The playing field can rapidly be narrowed down by:

  1. Gender (50% out)
  2. Age (eliminates at least a further 25%)
  3. Culture
  4. Spiritual/Life outlook
  5. Intelligence…

 
In fact, within a few thoughtful moments, you’ve isolated a thin margin of society for the compatibility test.

Which is why it’s not that surprising that couples meet each other so quickly. We have naturally tended, since birth, to spend time with people that we like. We do not face a world where there is a bell curve of people, equally distributed across time and geography. No – we tend to clump into groups formed on the basis of similar outlooks, experiences, classes, cultures and interests.

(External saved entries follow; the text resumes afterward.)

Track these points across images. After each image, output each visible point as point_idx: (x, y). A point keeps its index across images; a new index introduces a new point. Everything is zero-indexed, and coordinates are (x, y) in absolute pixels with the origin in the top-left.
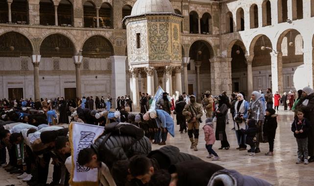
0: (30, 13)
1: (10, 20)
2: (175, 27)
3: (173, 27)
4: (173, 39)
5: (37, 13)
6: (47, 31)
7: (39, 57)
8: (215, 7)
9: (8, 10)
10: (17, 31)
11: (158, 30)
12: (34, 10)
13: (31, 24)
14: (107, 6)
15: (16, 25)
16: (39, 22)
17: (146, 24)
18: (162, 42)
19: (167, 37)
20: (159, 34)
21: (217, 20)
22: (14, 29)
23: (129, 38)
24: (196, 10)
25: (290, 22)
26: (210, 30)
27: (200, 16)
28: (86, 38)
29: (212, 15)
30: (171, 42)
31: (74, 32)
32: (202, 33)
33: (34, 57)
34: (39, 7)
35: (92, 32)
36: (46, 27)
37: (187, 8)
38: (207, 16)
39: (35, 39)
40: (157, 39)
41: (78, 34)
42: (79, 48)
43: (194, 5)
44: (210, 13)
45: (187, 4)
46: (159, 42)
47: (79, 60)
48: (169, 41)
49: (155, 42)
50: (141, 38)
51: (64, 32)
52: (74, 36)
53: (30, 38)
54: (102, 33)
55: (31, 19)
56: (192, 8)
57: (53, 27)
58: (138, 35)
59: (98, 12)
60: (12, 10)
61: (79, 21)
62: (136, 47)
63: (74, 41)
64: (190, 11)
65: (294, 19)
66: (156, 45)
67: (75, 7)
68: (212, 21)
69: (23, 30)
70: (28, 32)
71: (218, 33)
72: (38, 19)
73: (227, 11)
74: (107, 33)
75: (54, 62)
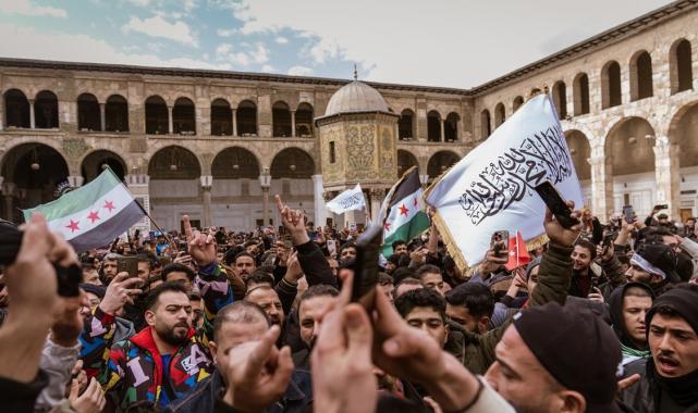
0: (197, 121)
1: (171, 130)
2: (386, 130)
3: (382, 131)
4: (381, 148)
5: (208, 120)
6: (221, 144)
7: (210, 178)
8: (466, 104)
9: (167, 118)
10: (180, 144)
11: (359, 136)
12: (203, 116)
13: (199, 135)
14: (305, 107)
15: (178, 136)
16: (209, 132)
17: (342, 128)
18: (366, 153)
19: (373, 145)
20: (360, 142)
21: (469, 121)
22: (176, 143)
23: (322, 146)
24: (437, 109)
25: (570, 119)
26: (459, 136)
27: (444, 117)
28: (275, 151)
29: (462, 115)
30: (379, 152)
31: (259, 144)
32: (446, 140)
33: (203, 179)
34: (210, 111)
35: (284, 144)
36: (219, 138)
37: (423, 106)
38: (453, 117)
39: (204, 156)
40: (357, 149)
41: (264, 146)
42: (265, 166)
43: (434, 102)
44: (458, 112)
45: (424, 101)
46: (360, 153)
47: (266, 182)
48: (376, 151)
49: (355, 153)
50: (336, 148)
51: (245, 145)
52: (259, 149)
53: (198, 154)
54: (299, 145)
55: (199, 127)
56: (431, 106)
57: (230, 138)
58: (332, 144)
59: (293, 117)
60: (173, 119)
61: (265, 129)
62: (328, 162)
63: (258, 155)
64: (428, 110)
65: (576, 115)
66: (356, 157)
67: (260, 109)
68: (461, 124)
69: (188, 143)
70: (195, 146)
71: (470, 140)
72: (209, 127)
73: (483, 108)
74: (305, 145)
75: (243, 186)
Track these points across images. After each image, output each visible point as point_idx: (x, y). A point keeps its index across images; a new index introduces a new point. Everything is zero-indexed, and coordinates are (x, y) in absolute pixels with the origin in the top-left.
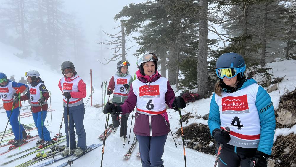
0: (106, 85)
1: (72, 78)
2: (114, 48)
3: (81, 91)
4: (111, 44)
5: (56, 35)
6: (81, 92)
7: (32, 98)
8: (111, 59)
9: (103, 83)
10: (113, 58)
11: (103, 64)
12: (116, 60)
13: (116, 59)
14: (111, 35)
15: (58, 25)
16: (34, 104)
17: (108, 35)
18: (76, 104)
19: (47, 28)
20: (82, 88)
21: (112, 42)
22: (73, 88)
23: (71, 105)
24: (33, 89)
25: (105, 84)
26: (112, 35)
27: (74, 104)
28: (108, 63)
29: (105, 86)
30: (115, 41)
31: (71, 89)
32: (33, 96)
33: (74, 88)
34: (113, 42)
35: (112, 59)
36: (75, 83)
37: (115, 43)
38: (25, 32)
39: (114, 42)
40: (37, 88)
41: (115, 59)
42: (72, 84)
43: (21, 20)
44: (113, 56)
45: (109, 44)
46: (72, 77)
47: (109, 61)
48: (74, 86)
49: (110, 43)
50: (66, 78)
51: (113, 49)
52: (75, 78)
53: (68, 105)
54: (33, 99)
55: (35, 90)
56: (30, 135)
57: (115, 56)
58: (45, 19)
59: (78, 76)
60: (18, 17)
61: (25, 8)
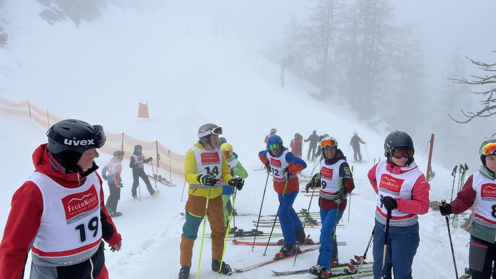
0: (463, 173)
1: (403, 169)
2: (488, 92)
3: (419, 198)
4: (483, 83)
5: (373, 64)
6: (419, 201)
7: (324, 183)
8: (476, 114)
9: (456, 167)
10: (483, 111)
11: (457, 122)
12: (488, 116)
13: (489, 114)
14: (485, 65)
15: (380, 47)
16: (326, 195)
17: (478, 64)
18: (404, 223)
19: (360, 54)
20: (422, 194)
21: (484, 80)
22: (401, 190)
23: (392, 223)
24: (328, 169)
25: (462, 171)
26: (487, 65)
27: (399, 222)
28: (470, 120)
29: (461, 174)
30: (490, 78)
31: (399, 190)
32: (326, 180)
33: (404, 190)
34: (487, 79)
35: (479, 113)
36: (409, 180)
37: (492, 82)
38: (328, 60)
39: (490, 80)
40: (336, 167)
41: (486, 113)
42: (402, 181)
43: (325, 42)
44: (483, 108)
45: (478, 83)
46: (405, 166)
47: (472, 117)
48: (406, 186)
49: (479, 80)
50: (391, 166)
51: (485, 93)
52: (409, 169)
53: (388, 221)
54: (325, 186)
55: (331, 171)
56: (310, 238)
57: (488, 109)
58: (360, 39)
59: (415, 166)
60: (321, 39)
61: (333, 24)
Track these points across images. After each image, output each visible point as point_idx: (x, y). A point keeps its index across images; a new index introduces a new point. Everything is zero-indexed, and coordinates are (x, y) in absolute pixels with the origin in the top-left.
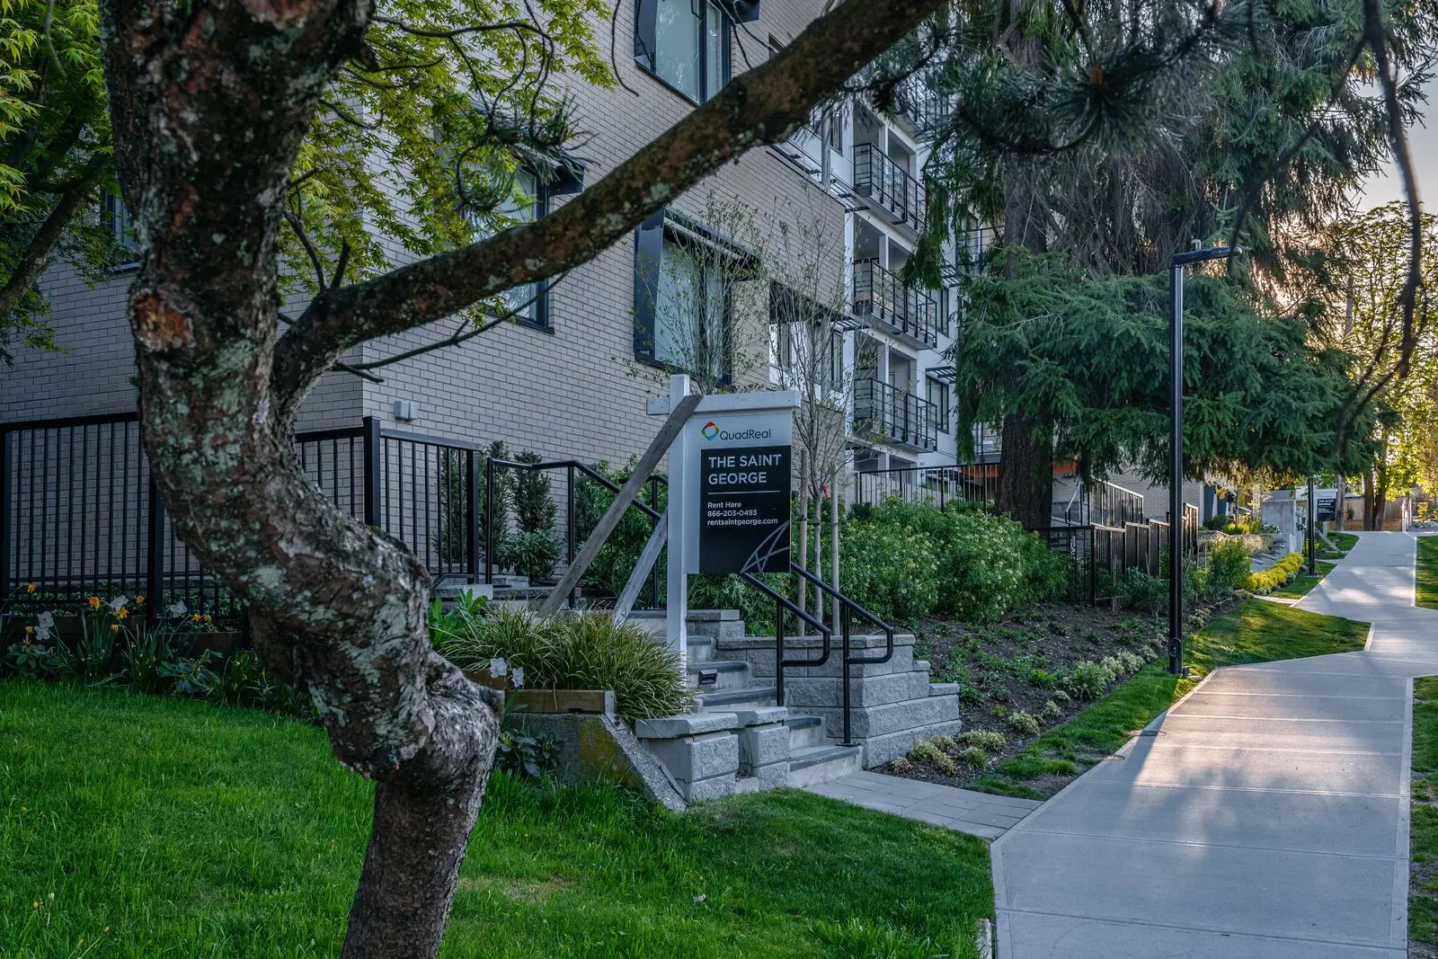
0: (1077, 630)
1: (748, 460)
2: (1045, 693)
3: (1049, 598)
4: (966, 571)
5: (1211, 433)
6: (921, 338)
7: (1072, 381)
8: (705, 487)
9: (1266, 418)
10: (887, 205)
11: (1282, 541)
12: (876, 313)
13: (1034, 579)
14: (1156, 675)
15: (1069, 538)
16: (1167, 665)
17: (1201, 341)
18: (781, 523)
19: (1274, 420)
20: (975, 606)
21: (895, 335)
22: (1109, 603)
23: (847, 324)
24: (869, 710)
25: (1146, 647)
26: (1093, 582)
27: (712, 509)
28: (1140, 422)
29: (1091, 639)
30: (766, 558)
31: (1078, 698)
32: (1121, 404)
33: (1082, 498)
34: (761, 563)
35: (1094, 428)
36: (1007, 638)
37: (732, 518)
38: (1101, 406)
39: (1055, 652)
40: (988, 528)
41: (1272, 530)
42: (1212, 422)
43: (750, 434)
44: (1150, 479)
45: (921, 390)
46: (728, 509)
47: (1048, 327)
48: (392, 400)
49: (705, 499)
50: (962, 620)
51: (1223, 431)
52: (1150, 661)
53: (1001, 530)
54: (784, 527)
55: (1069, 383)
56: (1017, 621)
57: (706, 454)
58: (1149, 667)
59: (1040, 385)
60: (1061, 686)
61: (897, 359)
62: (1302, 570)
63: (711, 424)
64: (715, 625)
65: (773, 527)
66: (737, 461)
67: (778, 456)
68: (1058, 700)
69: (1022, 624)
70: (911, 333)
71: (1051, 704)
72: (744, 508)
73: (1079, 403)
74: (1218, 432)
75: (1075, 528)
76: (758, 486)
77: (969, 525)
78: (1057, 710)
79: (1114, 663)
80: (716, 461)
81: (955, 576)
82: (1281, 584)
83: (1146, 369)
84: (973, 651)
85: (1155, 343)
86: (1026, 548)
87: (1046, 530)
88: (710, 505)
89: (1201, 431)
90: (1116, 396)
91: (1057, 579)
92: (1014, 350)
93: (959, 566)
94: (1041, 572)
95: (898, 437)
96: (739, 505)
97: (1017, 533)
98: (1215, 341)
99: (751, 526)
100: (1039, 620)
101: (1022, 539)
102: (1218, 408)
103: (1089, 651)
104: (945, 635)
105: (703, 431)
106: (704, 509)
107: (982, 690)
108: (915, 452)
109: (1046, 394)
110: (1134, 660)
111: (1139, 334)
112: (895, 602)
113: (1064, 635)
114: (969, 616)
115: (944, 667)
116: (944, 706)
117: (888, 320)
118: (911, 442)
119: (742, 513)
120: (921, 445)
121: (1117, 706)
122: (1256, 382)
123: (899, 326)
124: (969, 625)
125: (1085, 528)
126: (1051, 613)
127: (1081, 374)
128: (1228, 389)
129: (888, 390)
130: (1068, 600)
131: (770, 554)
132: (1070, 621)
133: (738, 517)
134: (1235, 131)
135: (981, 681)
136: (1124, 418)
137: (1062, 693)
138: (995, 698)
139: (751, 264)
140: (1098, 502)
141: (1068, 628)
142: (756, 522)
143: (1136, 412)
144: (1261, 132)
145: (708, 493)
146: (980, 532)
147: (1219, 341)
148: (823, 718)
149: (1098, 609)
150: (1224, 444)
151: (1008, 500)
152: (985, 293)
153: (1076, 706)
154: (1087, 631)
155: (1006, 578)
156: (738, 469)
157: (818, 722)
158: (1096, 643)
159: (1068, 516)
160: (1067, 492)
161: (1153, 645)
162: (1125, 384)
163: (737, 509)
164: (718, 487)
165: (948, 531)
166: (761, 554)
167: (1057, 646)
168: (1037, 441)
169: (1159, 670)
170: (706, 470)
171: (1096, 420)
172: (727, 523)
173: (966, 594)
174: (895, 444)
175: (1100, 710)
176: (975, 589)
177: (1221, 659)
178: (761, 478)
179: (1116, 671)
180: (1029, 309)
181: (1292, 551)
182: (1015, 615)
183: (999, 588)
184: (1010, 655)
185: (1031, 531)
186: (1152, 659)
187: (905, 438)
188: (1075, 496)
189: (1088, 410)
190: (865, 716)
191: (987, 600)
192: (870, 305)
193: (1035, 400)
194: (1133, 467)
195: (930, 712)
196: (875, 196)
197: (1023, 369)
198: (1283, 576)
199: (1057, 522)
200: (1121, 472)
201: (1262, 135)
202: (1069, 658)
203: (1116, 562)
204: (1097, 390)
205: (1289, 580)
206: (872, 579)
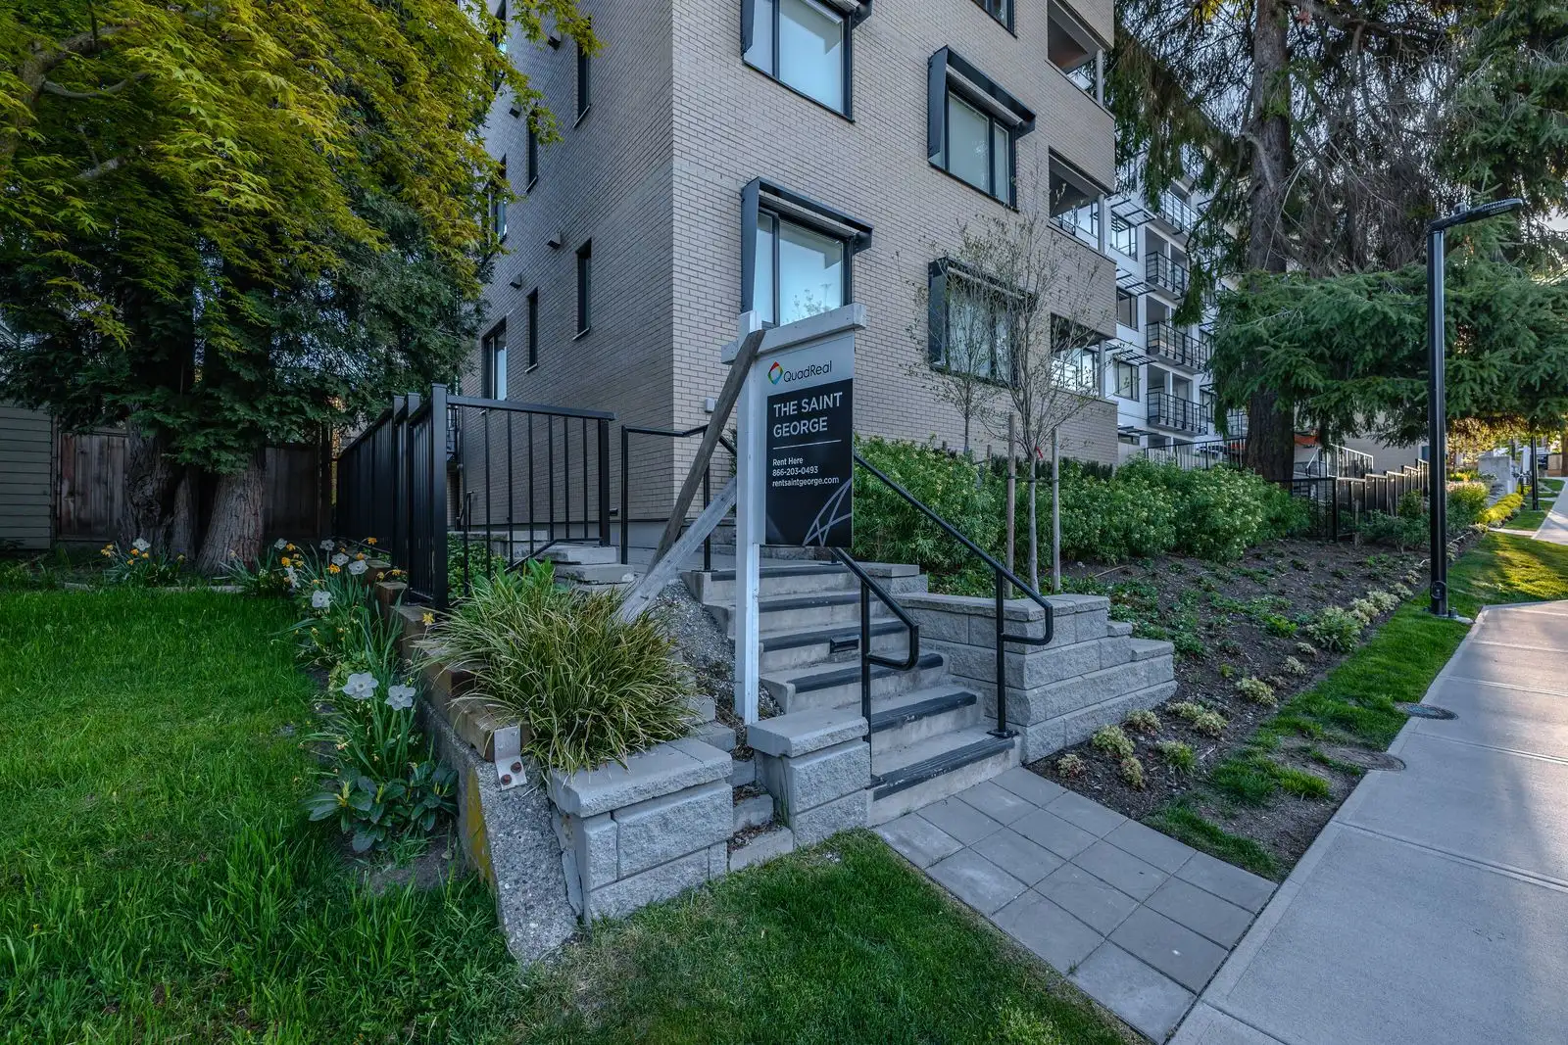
0: (1320, 565)
1: (809, 404)
2: (1284, 642)
3: (1291, 535)
4: (1204, 517)
5: (1472, 390)
6: (1195, 367)
7: (1313, 359)
8: (771, 441)
9: (1545, 371)
10: (1169, 288)
11: (1501, 486)
12: (1162, 353)
13: (1275, 522)
14: (1416, 616)
15: (1309, 487)
16: (1427, 605)
17: (1458, 309)
18: (843, 481)
19: (1555, 374)
20: (1214, 547)
21: (1176, 366)
22: (1351, 538)
23: (1141, 360)
24: (1029, 694)
25: (1399, 585)
26: (1334, 523)
27: (777, 467)
28: (1386, 387)
29: (1335, 574)
30: (827, 527)
31: (1327, 648)
32: (1365, 374)
33: (1320, 459)
34: (823, 534)
35: (1335, 397)
36: (1246, 575)
37: (794, 477)
38: (1342, 377)
39: (1298, 590)
40: (1228, 481)
41: (1490, 477)
42: (1474, 380)
43: (813, 370)
44: (1384, 442)
45: (1196, 398)
46: (791, 466)
47: (1288, 321)
48: (703, 399)
49: (771, 455)
50: (1201, 557)
51: (1487, 388)
52: (1405, 599)
53: (1240, 482)
54: (846, 485)
55: (1309, 361)
56: (1258, 557)
57: (773, 400)
58: (1405, 606)
59: (1281, 365)
60: (1306, 636)
61: (1178, 380)
62: (1523, 506)
63: (776, 365)
64: (887, 581)
65: (833, 488)
66: (799, 407)
67: (838, 395)
68: (1299, 653)
69: (1263, 559)
70: (1188, 364)
71: (1293, 661)
72: (806, 464)
73: (1320, 377)
74: (1482, 389)
75: (1315, 481)
76: (819, 435)
77: (1209, 479)
78: (1299, 667)
79: (1367, 606)
80: (780, 408)
81: (1194, 521)
82: (1509, 518)
83: (1393, 342)
84: (1207, 590)
85: (1403, 315)
86: (1268, 496)
87: (1287, 480)
88: (776, 462)
89: (1461, 390)
90: (1360, 367)
91: (1300, 520)
92: (1257, 340)
93: (1199, 513)
94: (1283, 515)
95: (1179, 427)
96: (801, 460)
97: (1258, 484)
98: (1475, 308)
99: (812, 486)
100: (1281, 556)
101: (1263, 489)
102: (1482, 367)
103: (1335, 586)
104: (1179, 573)
105: (769, 375)
106: (770, 468)
107: (1211, 637)
108: (1191, 435)
109: (1286, 373)
110: (1388, 600)
111: (1387, 309)
112: (1129, 544)
113: (1307, 570)
114: (1208, 554)
115: (1171, 608)
116: (1152, 669)
117: (1171, 357)
118: (1188, 429)
119: (804, 471)
120: (1196, 431)
121: (1378, 664)
122: (1529, 341)
123: (1179, 360)
124: (1207, 563)
125: (1326, 479)
126: (1293, 548)
127: (1322, 355)
128: (1494, 348)
129: (1171, 399)
130: (1311, 535)
131: (831, 523)
132: (1315, 556)
133: (800, 477)
134: (1486, 135)
135: (1210, 626)
136: (1369, 385)
137: (1307, 646)
138: (1223, 649)
139: (1031, 302)
140: (1334, 460)
141: (1310, 564)
142: (817, 482)
143: (1381, 379)
144: (1519, 129)
145: (774, 448)
146: (1219, 485)
147: (1480, 307)
148: (979, 695)
149: (1340, 544)
150: (1490, 400)
151: (1254, 460)
152: (1230, 302)
153: (1324, 658)
154: (1332, 566)
155: (1245, 523)
156: (800, 417)
157: (970, 700)
158: (1341, 577)
159: (1308, 471)
160: (1307, 456)
161: (1406, 582)
162: (1369, 355)
163: (799, 466)
164: (783, 440)
165: (1189, 484)
166: (823, 523)
167: (1299, 583)
168: (1278, 411)
169: (1418, 609)
170: (773, 419)
171: (1338, 389)
172: (789, 483)
173: (1205, 537)
174: (1177, 431)
175: (1356, 669)
176: (1214, 532)
177: (1488, 597)
178: (821, 425)
179: (1369, 614)
180: (1268, 310)
181: (1510, 492)
182: (1255, 552)
183: (1238, 532)
184: (1247, 595)
185: (1273, 482)
186: (1407, 596)
187: (1184, 427)
188: (1314, 457)
189: (1329, 382)
190: (1024, 701)
191: (1226, 542)
192: (1157, 348)
193: (1275, 379)
194: (1368, 433)
195: (1132, 679)
196: (1161, 283)
197: (1265, 354)
198: (1508, 512)
199: (1298, 475)
200: (1358, 437)
201: (1520, 132)
202: (1313, 597)
203: (1357, 505)
204: (1339, 364)
205: (1514, 515)
206: (1103, 526)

So the traditional path of being blind-dated by your friends? Yes – it makes sense that it’s so often successful. You’re shopping in the right places.

Why Online-Date Then?

As we get older (yes – I’m looking at my circle of twenty-somethings), the groups of friends begin to dwindle. The successfully-coupled tend to spend more time with the successfully-coupled. We start working, and there is less time to club and bar-hop and form new groups of friends. And more than that, our priorities, interests and schedule tend to change and/or crystallise.

As that happens, the larger groups of friends from our university years begin to splinter into a few core relationships with the occasional reunion and random chance encounters.

Also, even ignoring that common development, the young professional group in general tends to be more geographically dislocated than it was before. We travel to study and for job positions and gap years abroad – and we’re able to maintain the foreign relationships with relative skype-ease. We’re Third Culture Kids.

All of that combined turns the volume game into a genuine problem.

Does it not make sense, then, that you should go to a market-space where the goods are clearly-marked?

I guess that my point is this:

  1. When shopping for shoes, it’s always nice to be directed to the right store by someone whose taste you already trust.
  2. But when that option is not really available (or the recommendation sounds a lot like “Oh, I got this pair in Paris”), you have two alternatives:
    1. Wander into all the local stores looking for a pair of shoes that appeals; or
    2. Browse Amazon.com with very clearly-defined search terms.
  3. Option A takes up a lot of time.
  4. Option B is just easier.

 
Online-dating is not embarrassing or desperate.

It’s just economically efficient.

A Caveat Though

When I researched this topic, I found a lot of people talking about their lack of success on the online-dating front. Reading between the lines, my gut feeling is that this is not a crisis of online-dating – it is a crisis of demand. If you decide that you will only date women that are trilingual chemical-engineers (or lawyers – you’re not unreasonable) that look like a younger version of Claudia Schiffer (or Emily Blunt – again, you’re not unreasonable) – then you are searching for a market that does not exist. Because even if such a woman exists, she would be a classic over-achiever. And over-achievers tend to be driven by something unattractive, like deep-seated fears of unworthiness.

Be careful with that list of requirements… When you get too demanding, the Universe is not polite about telling you to sod off.